Rheumatoid arthritis (RA) exhibits heterogeneous endotypes, complicating treatment strategies. GM-CSF and GM-CSFRα are enriched in RA synovial CD68⁺macrophages (MΦs), and are implicated in acute and chronic disease stages. Since anti-TNFi and anti-IL6R therapies did not effectively suppress GM-CSF/GM-CSFRα expression or the GM-CSF-associated landscape, we explored alternative therapeutic strategies to target GM-CSF function using RA blood, synovial tissues, and preclinical models. We demonstrate that GM-CSF-MΦs reprogrammed in RA blood and synovial tissue share a distinct IL1β⁺S100A⁺HIF1⁺IL10ˡᵒNFIL3/6ˡᵒ expression profile, manifested by mitochondrial oxidative stress and fragmentation. To correct the metabolic imbalance of GM-CSF-MΦs, cells were treated with a complex I inhibitor (i) or a glucose uptake blocker. Complex Ii did not broadly alter the inflammatory or metabolic networks or affect the mitochondrial dynamics remodeled by GM-CSF-MΦs. While the glucose uptake inhibitor (HK2i) reduced glycolysis-derived ATP, it had limited efficacy in restricting the inflammatory signature or restoring TCA enzymes in GM-CSF-MΦs. In contrast, tofacitinib achieved broad-spectrum effects by downregulating GM-CSFRα expression and inhibiting STAT5 signaling. Moreover, tofacitinib redirected RA blood and synovial IL1β⁺S100A⁺HIF1⁺IL10ˡᵒNFIL3/6ˡᵒMΦs into a regulatory phenotype, reversing oxidative stress and mitochondrial fragmentation.
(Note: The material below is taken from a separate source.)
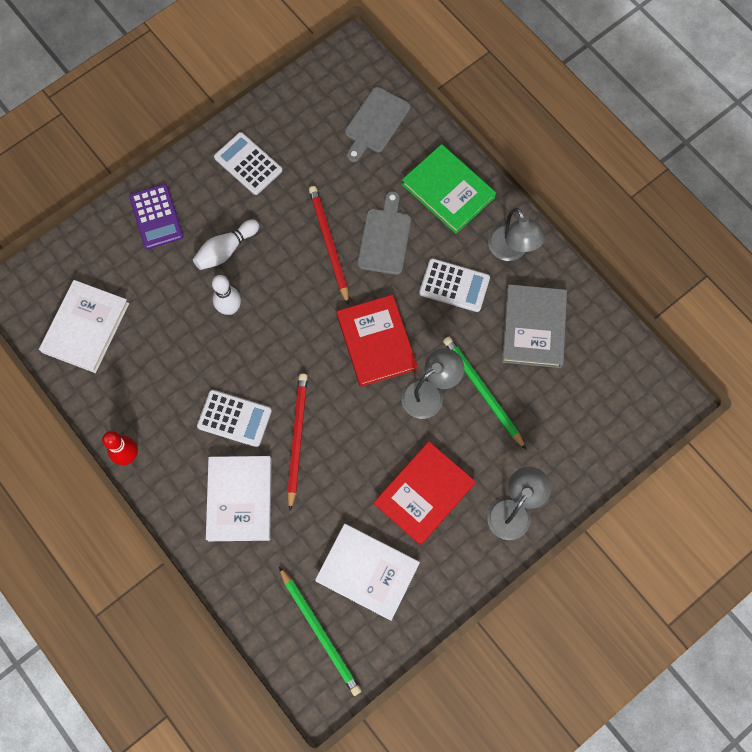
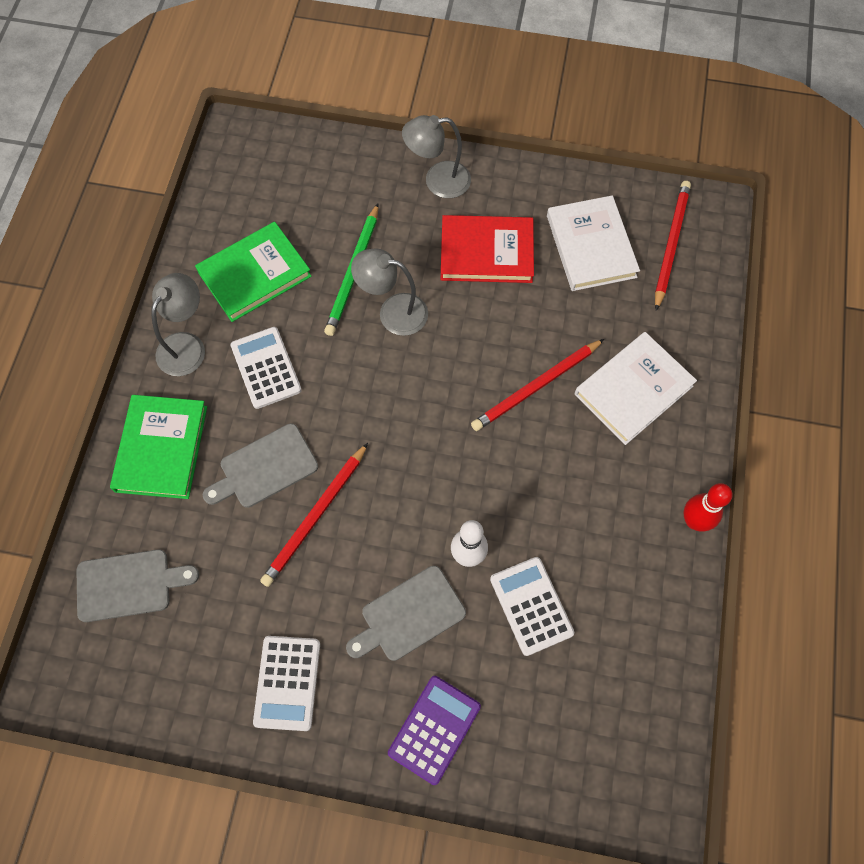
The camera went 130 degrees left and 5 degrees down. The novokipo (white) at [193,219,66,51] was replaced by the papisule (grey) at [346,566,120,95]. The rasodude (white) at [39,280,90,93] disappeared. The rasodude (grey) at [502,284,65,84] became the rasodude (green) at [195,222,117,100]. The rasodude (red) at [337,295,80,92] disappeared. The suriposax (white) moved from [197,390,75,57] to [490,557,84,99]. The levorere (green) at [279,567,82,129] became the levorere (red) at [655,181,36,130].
In preclinical models, local GM-CSF overexpression induced MΦ-directed joint inflammation and metabolic dysregulation. Consistently, Tofacitinib reversed GM-CSF-differentiated murine IL1β⁺HBEGF⁺HIF1⁺MΦs by impeding STAT5 signaling, correcting metabolic dysregulation, and repairing mitochondrial fragmentation. In conclusion, anti-TNFi, anti-IL6R, and metabolic-targeted therapies were largely ineffective in modifying GM-CSF-MΦ pathology. Conversely, tofacitinib deactivation of STAT5 attenuates GM-CSF-MΦ-triggered inflammation and mitochondrial malfunction by restoring regulatory markers and rebalancing oxidative phosphorylation in RA specimens and/or preclinical models.